Segui o meu caminho com sorriso nos lábios. Gosto de
encontrar com amigos e saber que estão felizes. Ela estava feliz e esperançosa.
Eu? Bem... eu continuo caminhando e fazendo novos amigos por aí. Sigo em frente olhando para os lados. Ainda há
esperança em meus olhos.
Alguns minutos depois desse encontro casual cheguei ao meu
encontro marcado. Não era um encontro de amor, era um encontro de dor. Ele
chorava como uma criança. Chorava o mundo. Chorava em desespero espalhado. Meu
amigo tinha acabado de se separar. Tinha em suas mãos a desesperança em uma
mala. Tinha em seus olhos o desespero de um menino que perdera o jogo de
futebol no último minuto – não tinha volta. Ele estava perdido - eu sabia o que
ele sentia. E por saber daquele sentimento fiquei aflito. Tornei-me propositadamente
passivo e o ouvi, ouvi e ouvi, ouvi com
os ouvidos da experiência. Ele não parava de falar e eu passivamente concordava
com a cabeça e mais nada. Não tinha o que fazer naquela hora sombria. Permaneci
neutro, ouvindo, ouvindo o homem xingar, chutar, esmurrar o vento, lavar o
chão.
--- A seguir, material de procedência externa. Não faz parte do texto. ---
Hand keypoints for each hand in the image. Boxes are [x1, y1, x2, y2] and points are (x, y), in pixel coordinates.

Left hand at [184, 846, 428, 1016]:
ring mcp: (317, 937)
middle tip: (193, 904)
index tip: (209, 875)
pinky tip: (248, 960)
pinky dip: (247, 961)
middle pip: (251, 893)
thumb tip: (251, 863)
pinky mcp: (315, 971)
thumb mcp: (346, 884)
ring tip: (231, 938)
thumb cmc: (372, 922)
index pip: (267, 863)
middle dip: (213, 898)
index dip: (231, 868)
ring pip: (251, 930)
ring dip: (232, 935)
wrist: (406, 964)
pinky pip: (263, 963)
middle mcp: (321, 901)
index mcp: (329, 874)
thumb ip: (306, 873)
Permaneci sentado assistindo a um flash-back em 3D.
Quando a ordem se estabeleceu, eu simplesmente lhe disse:
- Camarada, é a quarta separação da sua vida.
E ele me responde:
- Mas esta é a primeira vez que a separação não veio de mim.
Pensei em dizer-lhe ¨
Então agora você vai saber o que as outras sentiram, seu babaca ¨, mas me
limitei em dizer:
- Sempre tem uma primeira vez.
Depois de tudo calmo, voltei pra casa olhando para os lados a
procura de fantasmas. Não gosto de saber
da infelicidade do outro. Prefiro ser solidário em sua alegria. A felicidade não me incomoda, a tristeza sim.
A felicidade do outro é volátil em mim, enquanto a tristeza gruda em minha
alma. Torno-me triste por solidariedade. Uso preto e fico de luto. Torno-me
carpideira de calças e choro até a última camada de terra.
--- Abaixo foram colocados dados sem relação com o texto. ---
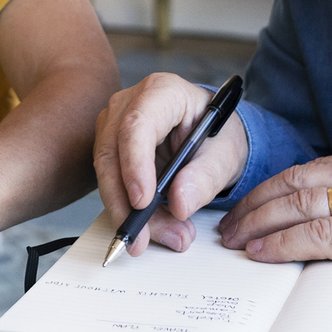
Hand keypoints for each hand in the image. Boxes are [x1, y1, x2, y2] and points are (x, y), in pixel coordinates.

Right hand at [93, 73, 249, 257]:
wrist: (212, 138)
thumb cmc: (218, 136)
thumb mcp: (225, 155)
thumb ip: (206, 178)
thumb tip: (179, 204)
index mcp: (163, 91)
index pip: (137, 124)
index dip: (135, 163)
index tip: (142, 202)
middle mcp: (130, 104)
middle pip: (112, 151)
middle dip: (123, 201)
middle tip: (142, 239)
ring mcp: (115, 125)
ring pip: (106, 172)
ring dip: (126, 211)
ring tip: (161, 238)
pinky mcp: (111, 149)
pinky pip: (110, 183)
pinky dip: (127, 210)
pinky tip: (151, 229)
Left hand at [218, 150, 331, 296]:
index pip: (315, 169)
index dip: (277, 186)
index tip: (255, 202)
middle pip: (297, 180)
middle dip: (256, 202)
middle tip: (230, 222)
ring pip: (300, 204)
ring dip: (259, 223)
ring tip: (234, 240)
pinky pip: (318, 235)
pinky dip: (282, 244)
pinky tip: (262, 253)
Talvez seja por isso que pouco divido as
minhas dores e as minhas tristezas. Prefiro espalhar alegria.
Já estava pronto para dormir quando o telefone toca. Estava
esgotado com tudo que aconteceu durante o dia. Ouvi, simplesmente ouvi, não queria
conversar, não queria ser indelicado, mas acabei sendo. Uma terceira pessoa no
mesmo dia eu não aguentaria. Meu corpo é
fraco, minha alma já tinha inquilino. Hoje não, hoje não! – pensei em desespero. A ligação foi
interrompida, o sinal ficou ocupado e os fantasmas dançaram de felicidade em
meu quarto.
Demorei mas aprendi. Não me telefone no meio da noite pra
falar de sua desgraça. Ligue para me fazer rir. Quero voltar a dormir com sorriso nos lábios e
não com o cenho franzido.
Se eu moro sozinho, eu escolho as minhas companhias.